■ **Given records**:
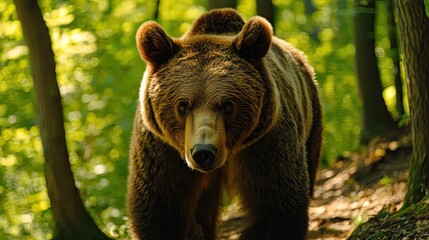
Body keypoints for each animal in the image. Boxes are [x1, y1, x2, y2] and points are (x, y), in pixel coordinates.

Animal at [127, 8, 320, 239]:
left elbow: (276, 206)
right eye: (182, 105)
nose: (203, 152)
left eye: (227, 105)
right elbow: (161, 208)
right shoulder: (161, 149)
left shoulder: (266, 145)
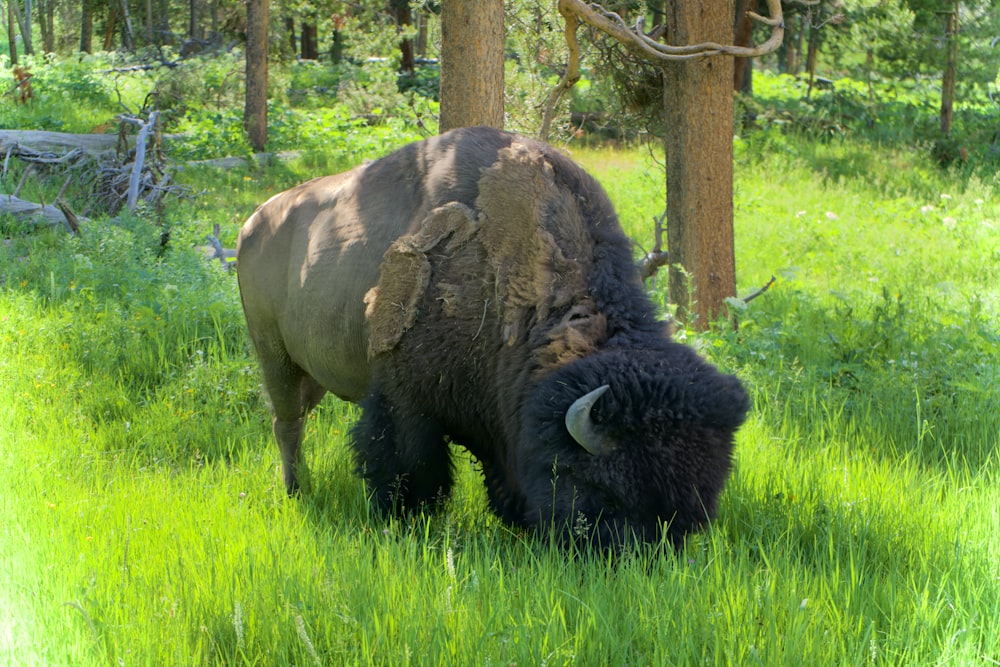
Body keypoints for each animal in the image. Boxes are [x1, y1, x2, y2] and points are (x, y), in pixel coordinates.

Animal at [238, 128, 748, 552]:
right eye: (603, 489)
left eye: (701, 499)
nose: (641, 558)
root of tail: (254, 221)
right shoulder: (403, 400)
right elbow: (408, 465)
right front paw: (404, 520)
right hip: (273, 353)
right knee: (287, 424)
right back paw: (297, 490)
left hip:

■ **Task**:
What is the number of lines in the records that hold the word "shoulder"? Answer with that number by itself.

■ **Answer to the exercise**:
3